The latest option designed to address the endpoint security issue is the just-released Symantec Endpoint Management Suite 1.0. It consists of integrated applications for systems management, endpoint security, and backup and recovery.
These are Symantec Endpoint Protection 11.0, Altiris Client Management Suite 6, and Backup Exec Systems Recovery 8 Desktop Edition.
“It’s all about the endpoint now because we’ve become more mobile, and can’t be sure that we’ll be behind a corporate firewall any more,” Forrester senior analyst Natalie Lambert told InternetNews.com.
Where corporations used to depend on enterprise security frameworks, they are finding that these aren’t valid any more because devices aren’t permanently secured behind the firewall any longer.
“The perimeter doesn’t exist, and we’ve had to poke lots of holes in the network to provide user access so the network’s like Swiss cheese,” Lambert said.

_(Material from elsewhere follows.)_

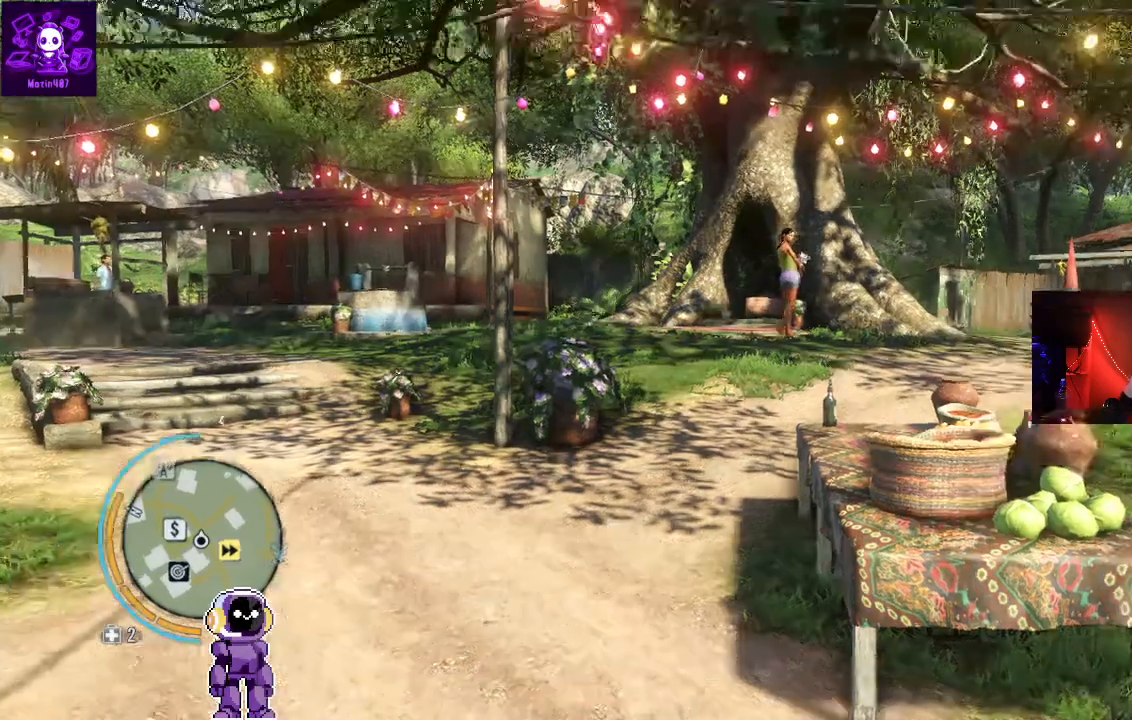
{"buttons": [], "left_stick": "center", "right_stick": "center", "events": [[100, "right_stick", "left"], [333, "left_stick", "down-left"], [400, "right_stick", "down-left"], [467, "left_stick", "center"], [500, "right_stick", "center"]]}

Enterprises should treat every endpoint as “its own little infrastructure, with its network access control, its own firewall, its own encryption, its own data leak protection,” she added.

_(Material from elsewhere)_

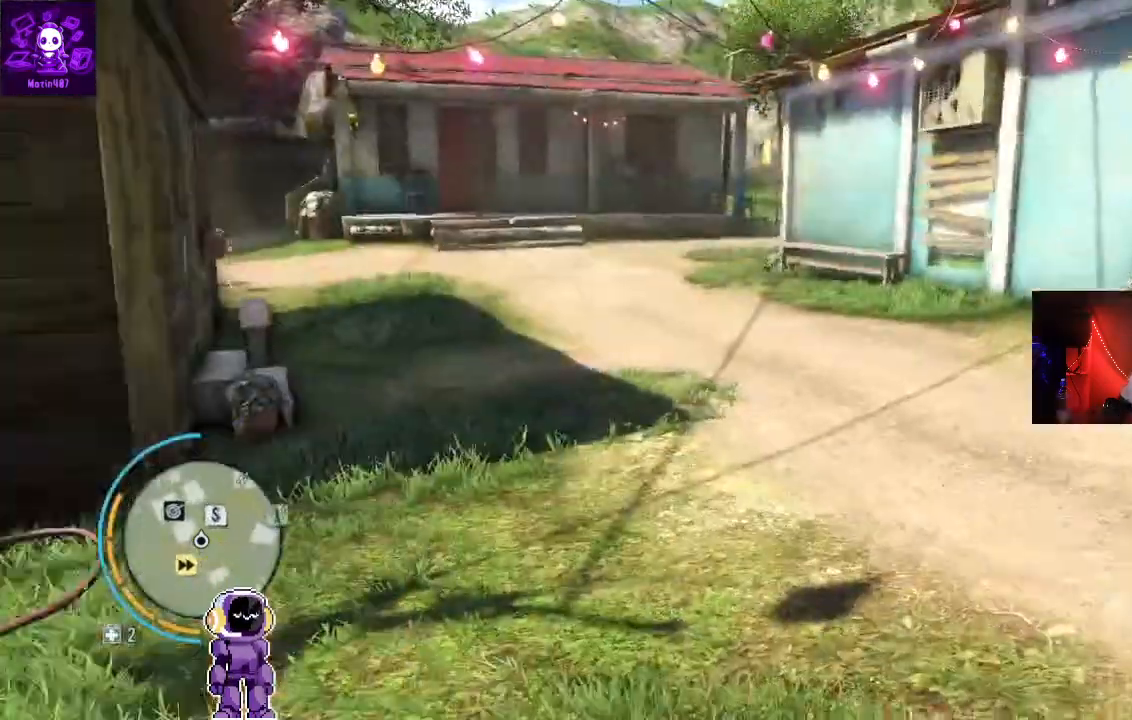
{"buttons": [], "left_stick": "down-left", "right_stick": "left", "events": [[333, "left_stick", "down-left"], [333, "right_stick", "left"]]}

They are moving towards that approach, with 55 percent of enterprises conjoining systems management and security, Lambert said.
But that “still leaves 45 percent who treat them separately,” she added.
A hot market
So, the market for complete endpoint security solutions is picking up, and major security vendors are “all going in the direction of putting every single protection in an endpoint solution and having that solution fully managed,” Lambert said.
Symantec’s chances of staying in the game are good because it’s “one of the few companies that can bring management resources to bear in terms of endpoint systems and security management,” EMA’s Crawford said.
It’s further loading the bases in its favor by using the Altiris platform for Symantec Endpoint Management Suite 1.0.
Symantec (NASDAQ: SYMC) acquired Altiris last year, in a move widely expected to beef up its capabilities to provide complete endpoint system management and security systems.
The Altiris platform has a software development kit (SDK)
The platform’s SDK “lets us work well with other products such as Microsoft SMS and HP OpenView,” Kevin Murray, Symantec’s senior director product marketing, endpoint security and management, told InternetNews.com.
Consolidating functionality at the endpoint is part of the trend in the enterprise, and Symantec’s not alone; it’s going up against LANDesk and Microsoft (NASDAQ: MSFT).
Neither has as complete a product as Symantec, Lambert said. (LANDesk and Microsoft could not provide comment or an interview for this article by press time).
“LANDesk has its own technology and where they have gaps they partner with third parties,” Lambert added. “Microsoft has all the pieces, but doesn’t have them fully integrated into Forefront.”
She expects Microsoft to complete integration within the next year and to become a major player when that happens.